Dataset entries
___

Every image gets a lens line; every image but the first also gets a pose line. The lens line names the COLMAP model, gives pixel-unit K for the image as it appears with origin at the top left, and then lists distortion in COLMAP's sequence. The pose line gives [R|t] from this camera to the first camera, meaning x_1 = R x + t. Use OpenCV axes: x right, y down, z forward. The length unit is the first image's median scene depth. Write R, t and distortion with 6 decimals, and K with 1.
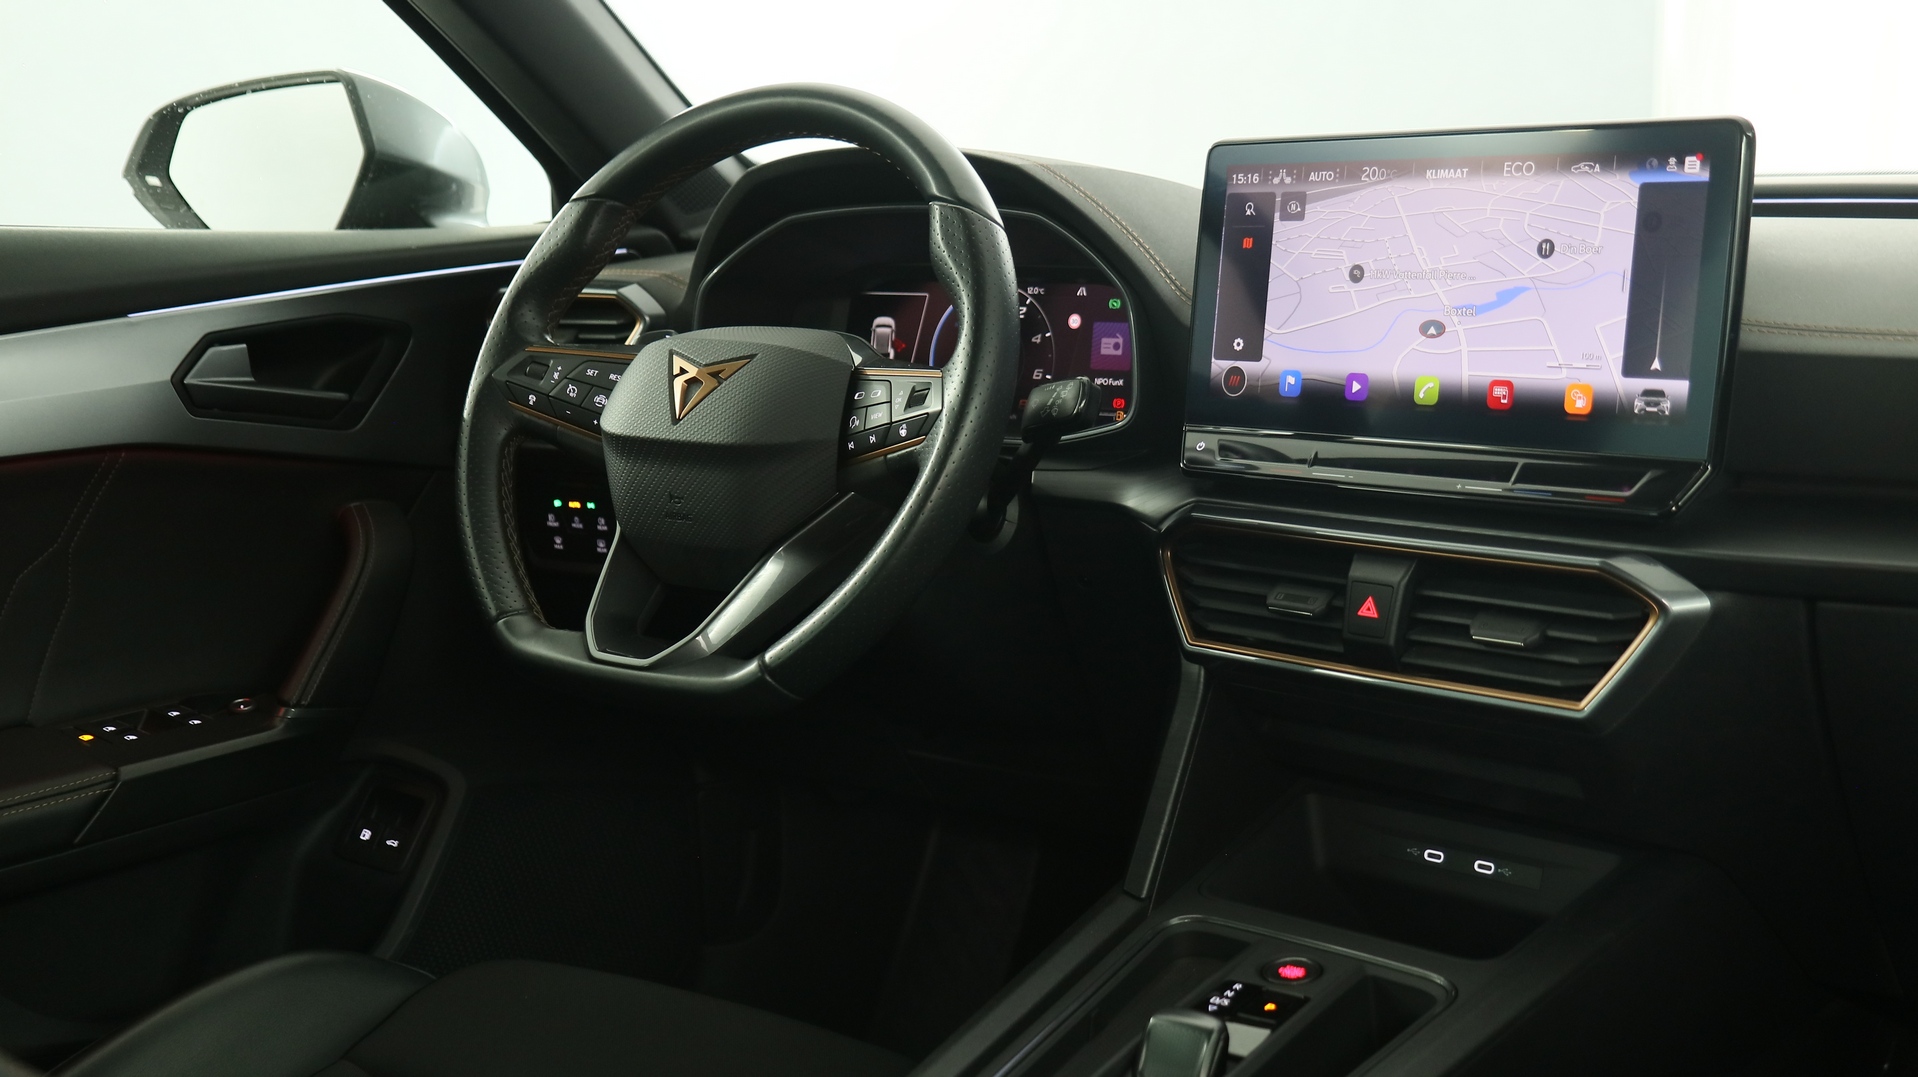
lens RADIAL K [[2276.7, 0, 958.3], [0, 2276.7, 552.3], [0, 0, 1]] dist [-0.008899, 0.000000]
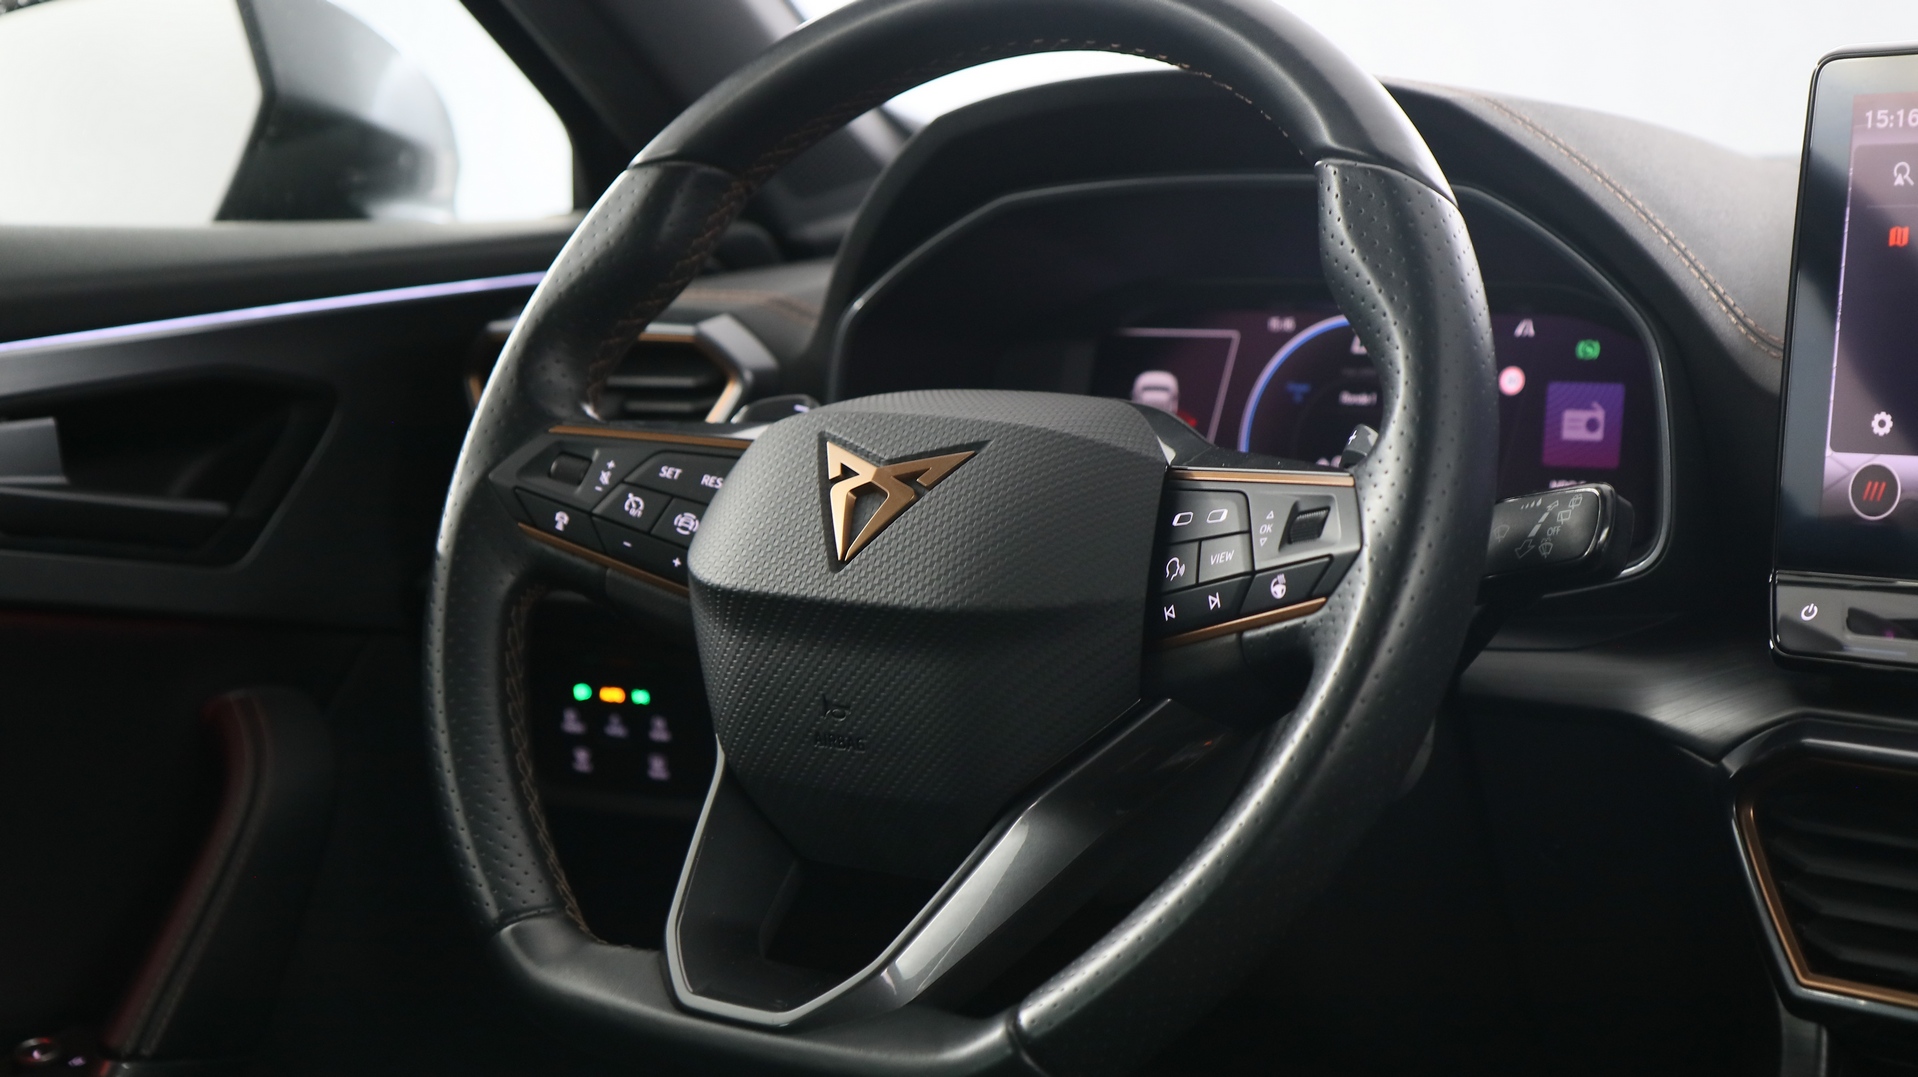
lens RADIAL K [[3164.4, 0, 962.3], [0, 3164.4, 541.8], [0, 0, 1]] dist [-0.017963, 0.000000]
pose [[0.999658, 0.001571, -0.026108, -0.074505], [-0.002871, 0.998753, -0.049852, -0.025601], [0.025997, 0.049910, 0.998415, 0.249195]]
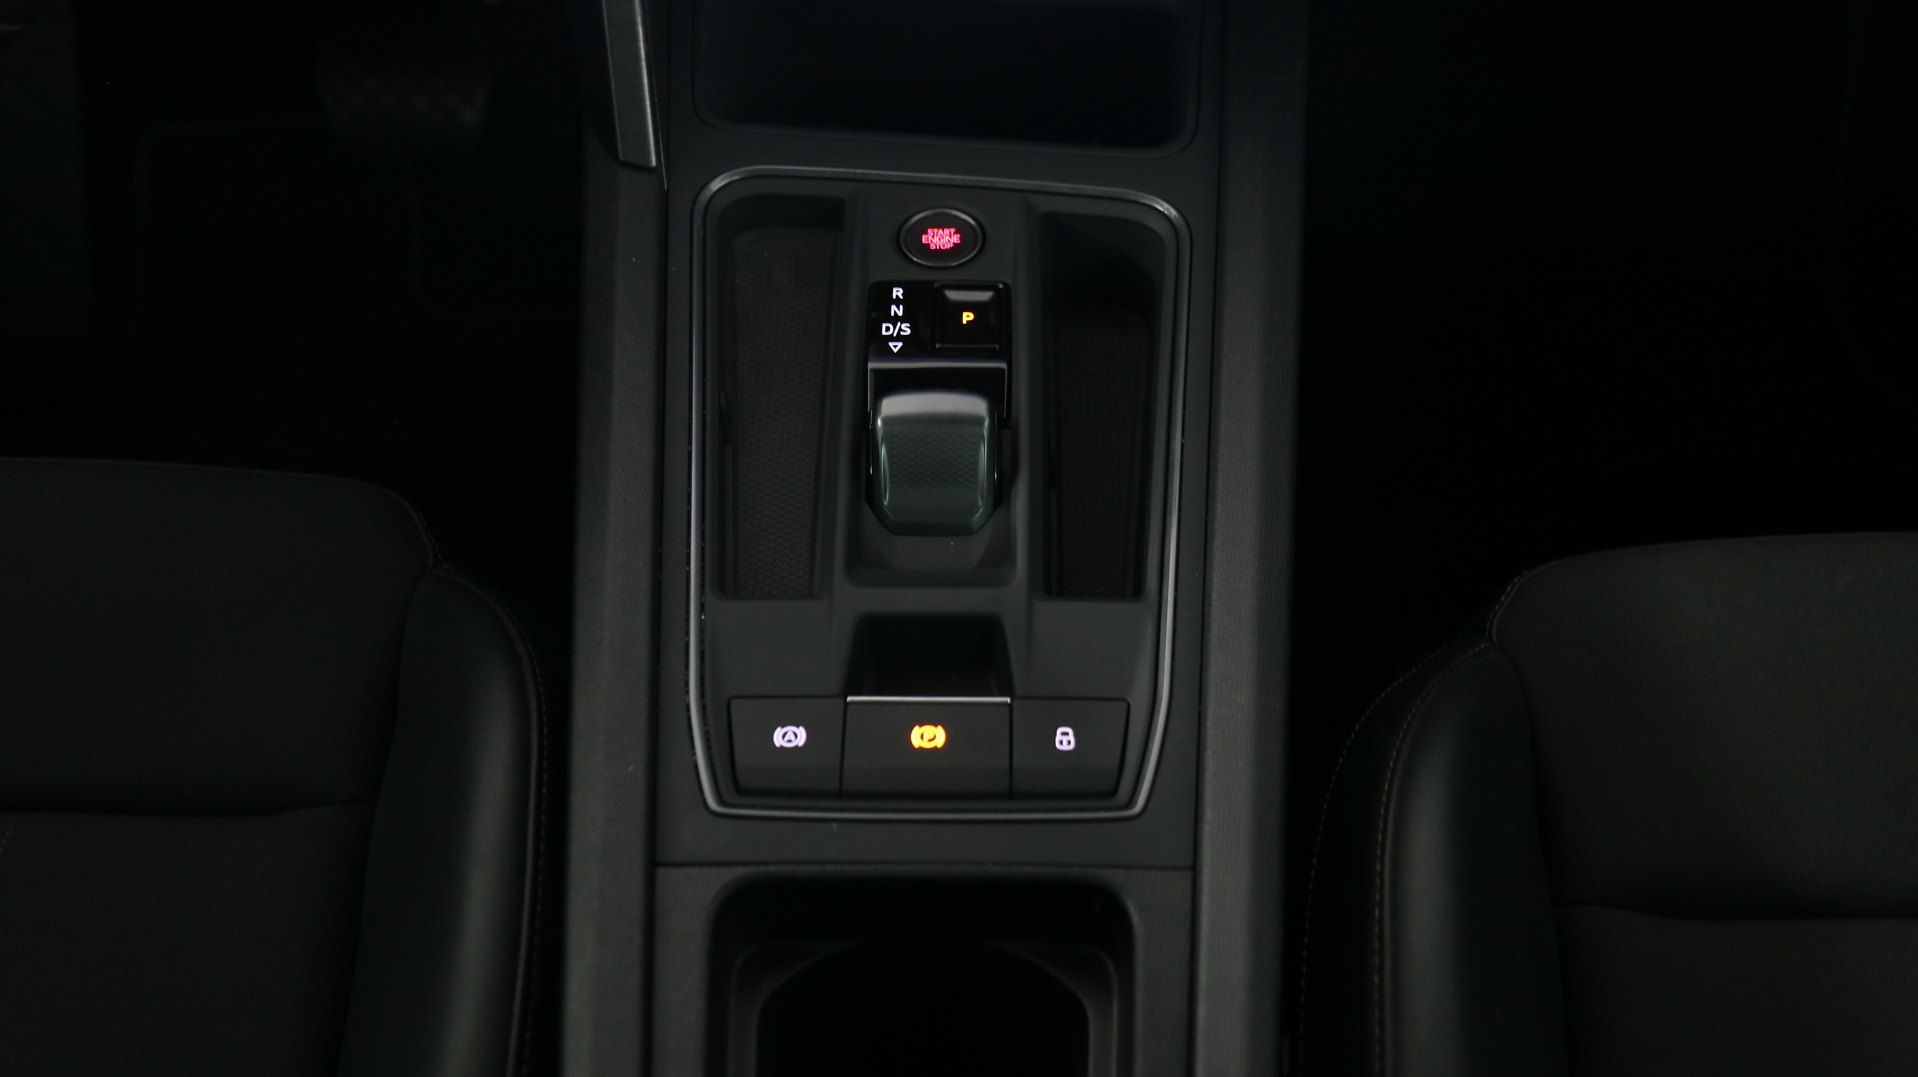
lens RADIAL K [[2090.6, 0, 959.0], [0, 2090.6, 539.3], [0, 0, 1]] dist [-0.038815, 0.000000]
pose [[0.809916, -0.396447, 0.432281, -0.142678], [0.086058, 0.809335, 0.581008, -0.098627], [-0.580199, -0.433366, 0.689611, 0.457636]]
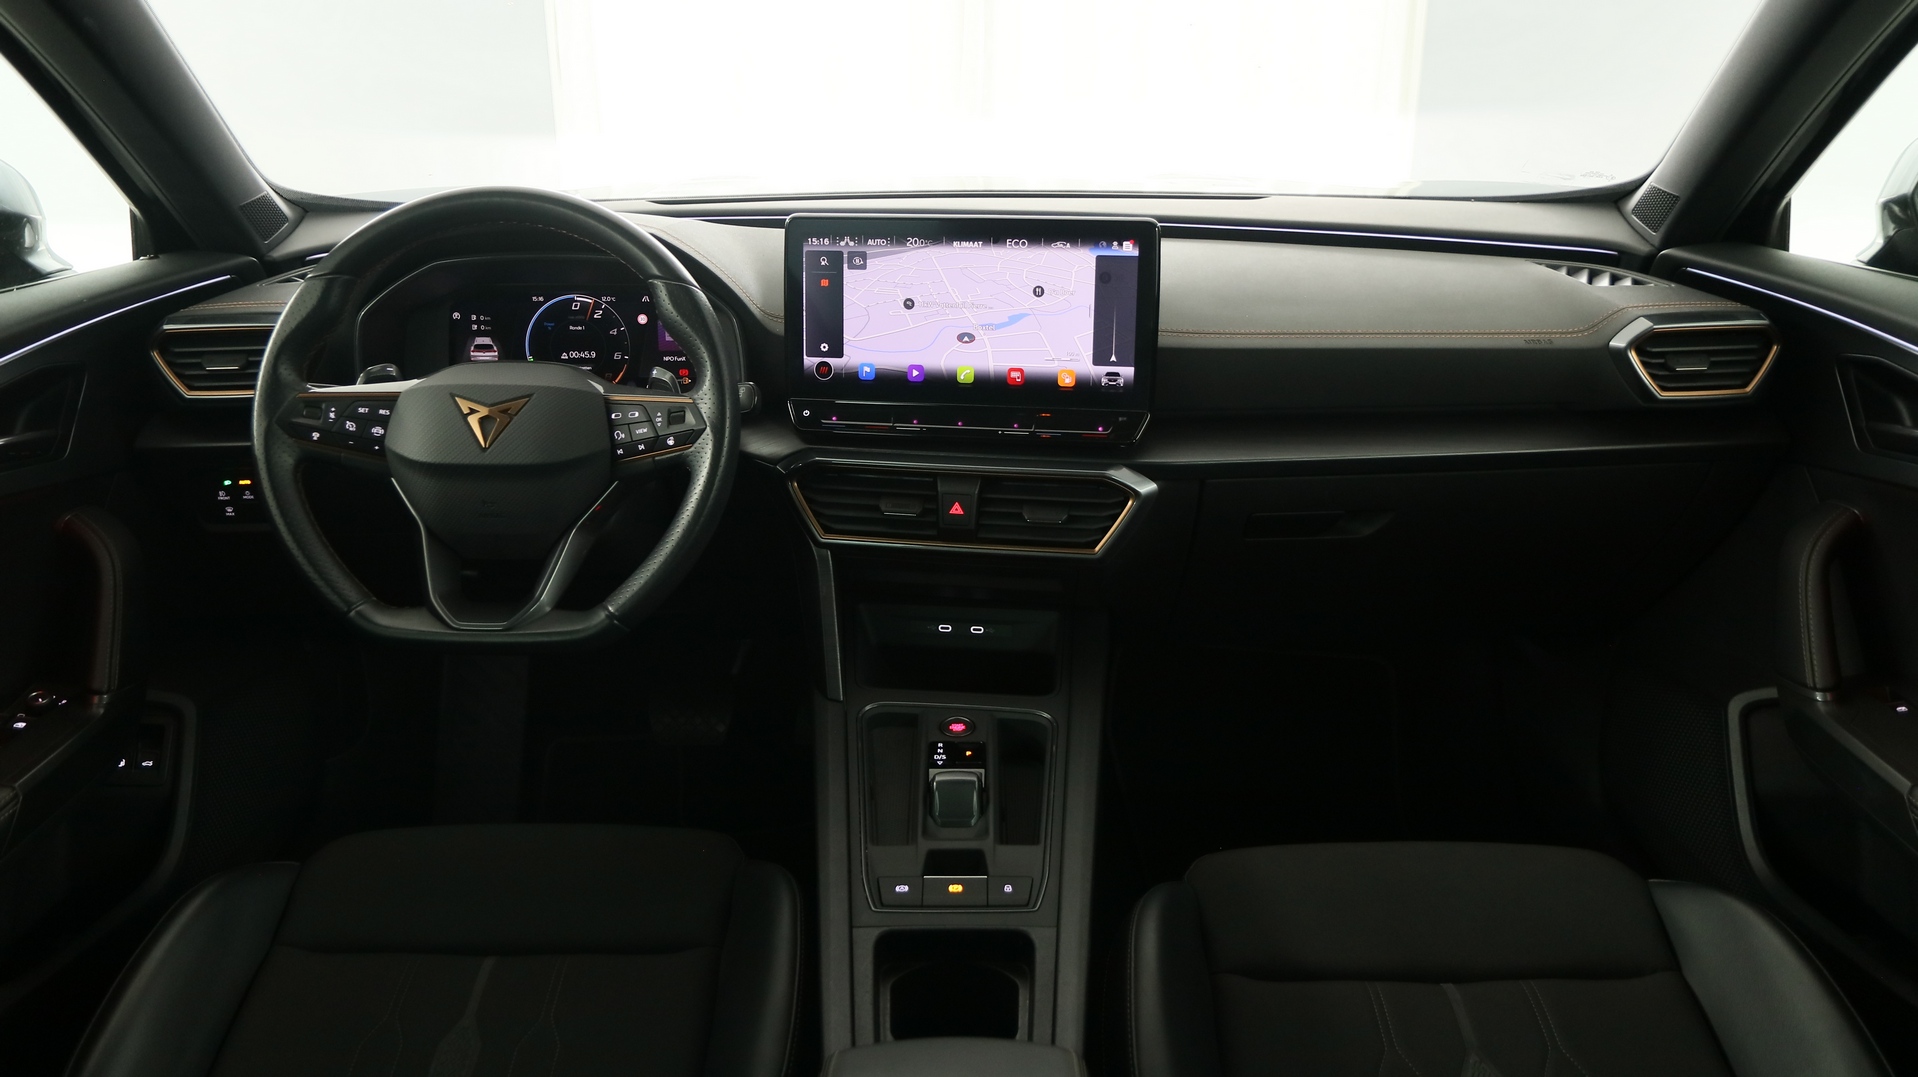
lens RADIAL K [[1453.9, 0, 961.0], [0, 1453.9, 537.8], [0, 0, 1]] dist [-0.038726, -0.005974]
pose [[0.804159, -0.187113, 0.564195, -0.396816], [0.080318, 0.974662, 0.208764, -0.165607], [-0.588962, -0.122565, 0.798812, 0.116947]]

___

What you need to do: Write out all of the records again, swapping "lens line" for "intrinsics line" wherever it occurs and changing nothing else. Leave the pictures out.

Result:
Every image gets a intrinsics line; every image but the first also gets a pose line. The intrinsics line names the COLMAP model, gives pixel-unit K for the image as it appears with origin at the top left, and then lists distortion in COLMAP's sequence. The pose line gives [R|t] from this camera to the first camera, meaning x_1 = R x + t. Use OpenCV axes: x right, y down, z forward. The length unit is the first image's median scene depth. Write R, t and distortion with 6 decimals, and K with 1.
lens RADIAL K [[2276.7, 0, 958.3], [0, 2276.7, 552.3], [0, 0, 1]] dist [-0.008899, 0.000000]
lens RADIAL K [[3164.4, 0, 962.3], [0, 3164.4, 541.8], [0, 0, 1]] dist [-0.017963, 0.000000]
pose [[0.999658, 0.001571, -0.026108, -0.074505], [-0.002871, 0.998753, -0.049852, -0.025601], [0.025997, 0.049910, 0.998415, 0.249195]]
lens RADIAL K [[2090.6, 0, 959.0], [0, 2090.6, 539.3], [0, 0, 1]] dist [-0.038815, 0.000000]
pose [[0.809916, -0.396447, 0.432281, -0.142678], [0.086058, 0.809335, 0.581008, -0.098627], [-0.580199, -0.433366, 0.689611, 0.457636]]
lens RADIAL K [[1453.9, 0, 961.0], [0, 1453.9, 537.8], [0, 0, 1]] dist [-0.038726, -0.005974]
pose [[0.804159, -0.187113, 0.564195, -0.396816], [0.080318, 0.974662, 0.208764, -0.165607], [-0.588962, -0.122565, 0.798812, 0.116947]]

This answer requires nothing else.